# Fly Pen ?



## Veronica (Mar 4, 2002)

Please can some one tell me what a fly pen is? How big and such like. I have six white doves at the moment and a new baby being hatched. Poor Nab-dib has been badly damaged by the hawk. I don't know how well he will be able to fly, may be not at all. I want to protect them all from the hawks. When I was given the first pair, I locked them in at dusk when I fed them before I went to work and let them out again at lunch time when I woke up ( We work evenings ) but the doves got smart and waited untill I drove to work before they went in their hutch. So I took to locking them in at midnight when I got back. So then they would not go in their hutch at all, and would spent all night on the chimney breast in all weathers snow, wind, sleet the lot.I didnt want them lying eggs up there so I now don't lock any of the hutches at all. Any Ideas? I've lost three doves to the hawk and poor Nabbers would break your heart. 


------------------
Veronica


----------



## DaveD (Jul 9, 2001)

Hi there!!

A flight pen will allow your birds to enjoy thier outdoor freedom, while protecting them from hawks and other animals. 

Basically speaking, a flight pen is a cage. You can make one out of any material that's handy, and in any shape or size you'd like. I'd recommend using chicken wire for doves, as opposed to a screen material. You'll want it to be strong enough to keep predators out.

Basically, the design and size is built to suit your needs. To me, the bigger the better, lol. The more room they have to fly and get thier execise, the better off and more happy they'll be.

Items from a dataset:
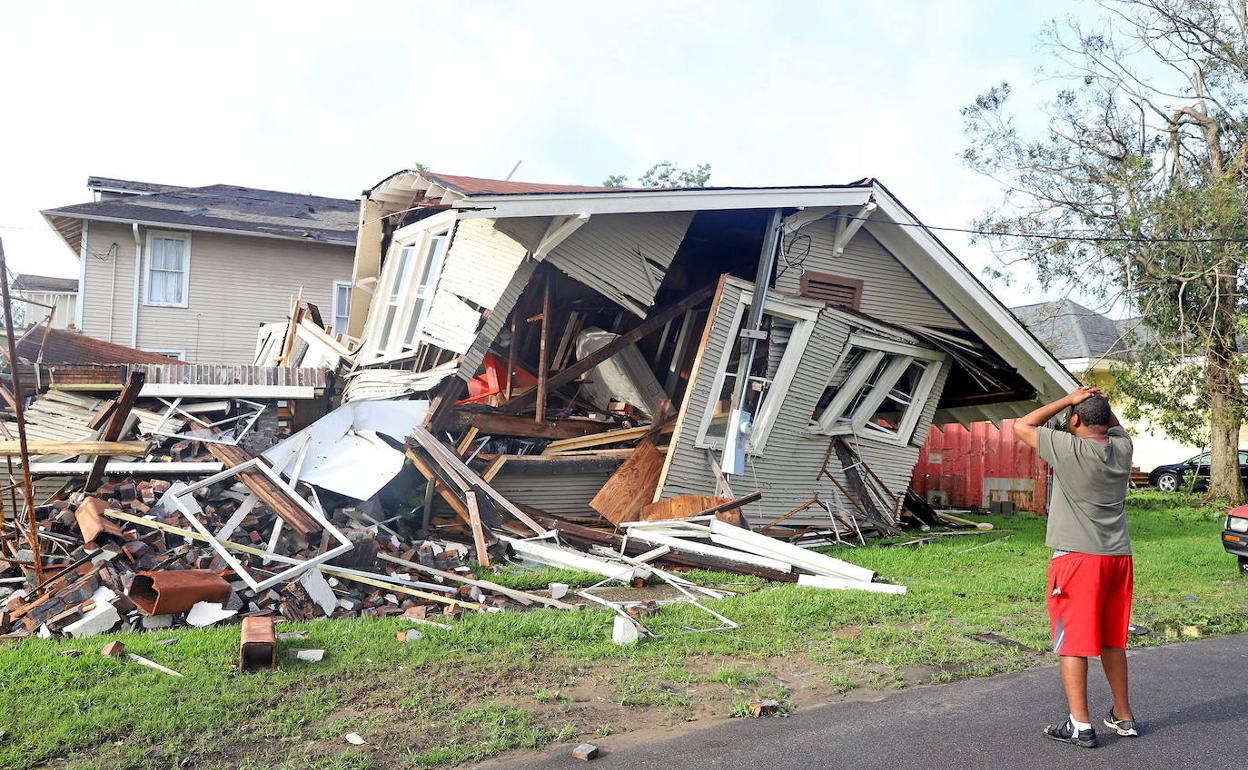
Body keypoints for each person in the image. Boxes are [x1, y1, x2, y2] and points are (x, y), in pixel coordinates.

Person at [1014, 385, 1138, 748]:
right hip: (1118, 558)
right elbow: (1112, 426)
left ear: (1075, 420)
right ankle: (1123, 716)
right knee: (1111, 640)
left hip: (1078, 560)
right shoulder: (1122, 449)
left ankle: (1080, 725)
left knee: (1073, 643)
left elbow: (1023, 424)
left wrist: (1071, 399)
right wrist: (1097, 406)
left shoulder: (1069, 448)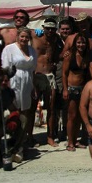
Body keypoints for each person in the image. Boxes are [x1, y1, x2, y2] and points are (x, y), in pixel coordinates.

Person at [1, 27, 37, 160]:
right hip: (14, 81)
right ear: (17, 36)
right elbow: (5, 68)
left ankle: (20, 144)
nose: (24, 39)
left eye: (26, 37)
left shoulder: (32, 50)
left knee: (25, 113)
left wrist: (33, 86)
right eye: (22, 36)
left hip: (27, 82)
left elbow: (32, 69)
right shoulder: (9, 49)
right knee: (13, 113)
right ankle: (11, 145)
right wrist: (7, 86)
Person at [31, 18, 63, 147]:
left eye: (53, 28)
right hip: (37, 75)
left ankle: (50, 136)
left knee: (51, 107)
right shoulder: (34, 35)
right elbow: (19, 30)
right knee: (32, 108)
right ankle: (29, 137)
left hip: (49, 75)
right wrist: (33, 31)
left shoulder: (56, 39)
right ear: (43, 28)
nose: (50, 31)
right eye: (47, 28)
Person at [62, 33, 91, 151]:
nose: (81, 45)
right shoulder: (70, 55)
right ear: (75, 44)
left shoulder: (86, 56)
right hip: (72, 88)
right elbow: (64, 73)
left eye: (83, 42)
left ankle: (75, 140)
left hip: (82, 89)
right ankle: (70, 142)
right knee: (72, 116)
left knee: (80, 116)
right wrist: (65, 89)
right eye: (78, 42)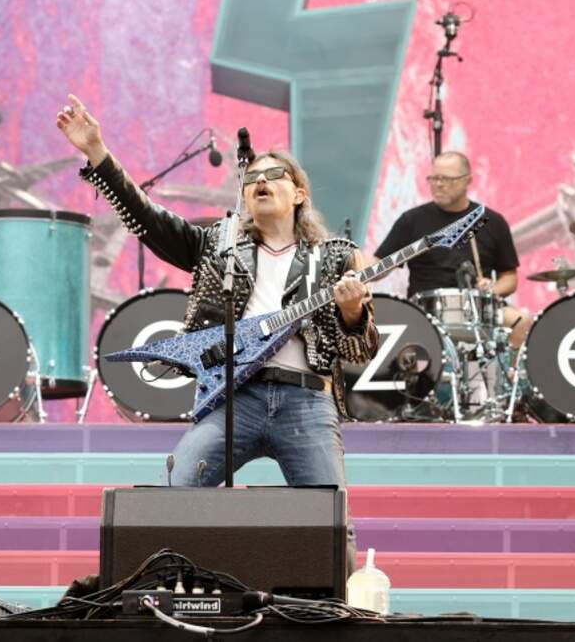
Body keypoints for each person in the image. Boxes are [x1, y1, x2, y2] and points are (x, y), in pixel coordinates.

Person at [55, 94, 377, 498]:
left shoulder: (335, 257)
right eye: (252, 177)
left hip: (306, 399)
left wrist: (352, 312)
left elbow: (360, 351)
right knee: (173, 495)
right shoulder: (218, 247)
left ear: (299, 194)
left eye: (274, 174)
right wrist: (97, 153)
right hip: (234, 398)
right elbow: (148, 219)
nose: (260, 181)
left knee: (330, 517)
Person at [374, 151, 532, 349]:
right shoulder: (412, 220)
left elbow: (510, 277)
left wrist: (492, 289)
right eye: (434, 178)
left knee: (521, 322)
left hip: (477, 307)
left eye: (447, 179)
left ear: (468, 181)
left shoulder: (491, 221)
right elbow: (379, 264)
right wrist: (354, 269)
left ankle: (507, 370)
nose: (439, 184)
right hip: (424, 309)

---

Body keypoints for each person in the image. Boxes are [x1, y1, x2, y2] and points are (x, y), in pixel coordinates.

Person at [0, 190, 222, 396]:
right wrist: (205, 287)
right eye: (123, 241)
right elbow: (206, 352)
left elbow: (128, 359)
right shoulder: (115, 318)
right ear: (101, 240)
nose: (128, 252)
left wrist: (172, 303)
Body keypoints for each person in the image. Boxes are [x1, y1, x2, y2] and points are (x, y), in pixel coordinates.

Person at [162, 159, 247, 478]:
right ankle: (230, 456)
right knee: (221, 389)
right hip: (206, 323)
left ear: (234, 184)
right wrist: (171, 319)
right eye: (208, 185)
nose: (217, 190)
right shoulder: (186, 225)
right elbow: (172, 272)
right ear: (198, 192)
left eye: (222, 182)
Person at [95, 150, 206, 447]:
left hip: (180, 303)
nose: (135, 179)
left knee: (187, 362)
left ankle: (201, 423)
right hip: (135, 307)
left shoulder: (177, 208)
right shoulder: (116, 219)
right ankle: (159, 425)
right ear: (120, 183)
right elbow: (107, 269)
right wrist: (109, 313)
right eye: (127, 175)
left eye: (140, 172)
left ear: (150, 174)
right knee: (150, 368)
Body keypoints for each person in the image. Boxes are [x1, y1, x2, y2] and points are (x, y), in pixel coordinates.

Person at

---

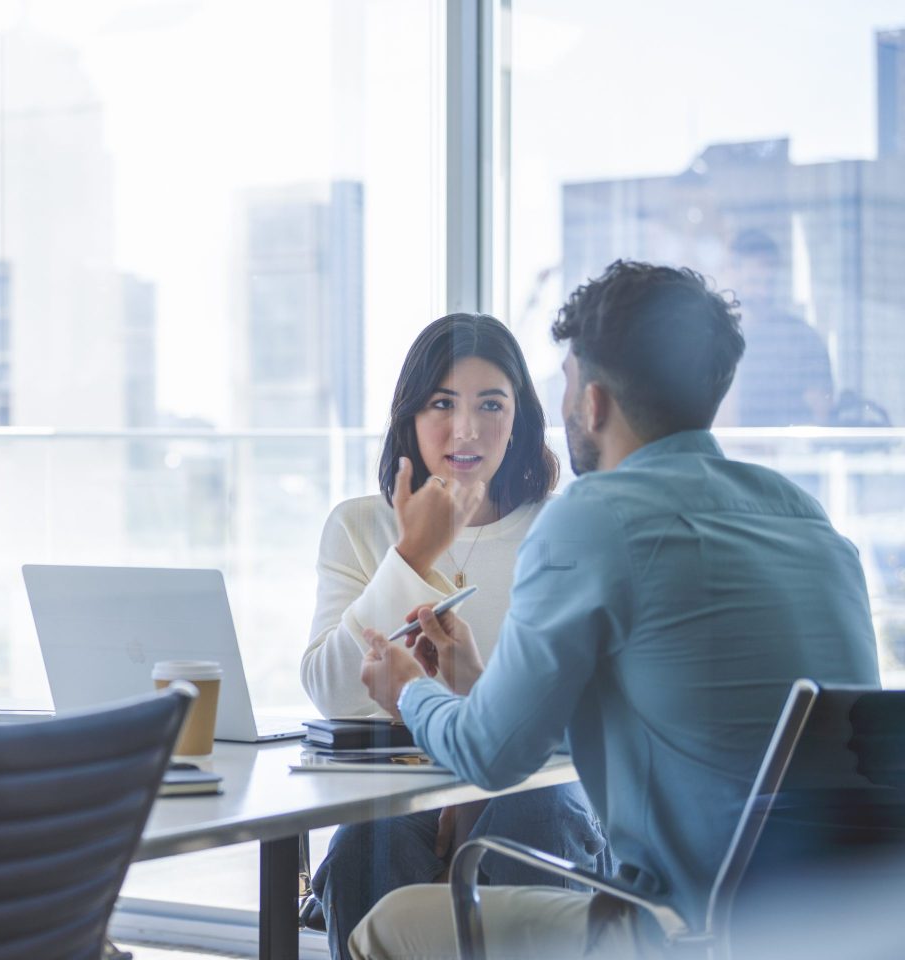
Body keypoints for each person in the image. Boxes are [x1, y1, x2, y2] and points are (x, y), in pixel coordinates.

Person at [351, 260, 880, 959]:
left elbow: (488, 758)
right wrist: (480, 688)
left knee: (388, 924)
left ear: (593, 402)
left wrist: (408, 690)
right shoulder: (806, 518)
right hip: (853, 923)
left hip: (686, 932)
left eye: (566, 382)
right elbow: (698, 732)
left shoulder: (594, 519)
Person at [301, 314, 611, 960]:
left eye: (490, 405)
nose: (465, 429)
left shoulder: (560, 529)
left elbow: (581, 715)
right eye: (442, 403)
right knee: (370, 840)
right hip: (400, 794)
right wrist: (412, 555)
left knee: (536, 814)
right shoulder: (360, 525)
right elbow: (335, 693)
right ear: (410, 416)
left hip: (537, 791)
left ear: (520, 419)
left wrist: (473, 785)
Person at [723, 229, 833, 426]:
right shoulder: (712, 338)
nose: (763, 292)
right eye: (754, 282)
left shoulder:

▸ Exercise instructions:
1 > In the fly pen thread, what material is recommended for building a flight pen for doves?
2 > Output the passage from the fly pen thread that begins at the words "## DaveD (Jul" and stops after "happy they'll be.".

▸ Responses by task:
1 > Chicken wire, rather than a screen material.

2 >
## DaveD (Jul 9, 2001)

Hi there!!

A flight pen will allow your birds to enjoy thier outdoor freedom, while protecting them from hawks and other animals. 

Basically speaking, a flight pen is a cage. You can make one out of any material that's handy, and in any shape or size you'd like. I'd recommend using chicken wire for doves, as opposed to a screen material. You'll want it to be strong enough to keep predators out.

Basically, the design and size is built to suit your needs. To me, the bigger the better, lol. The more room they have to fly and get thier execise, the better off and more happy they'll be.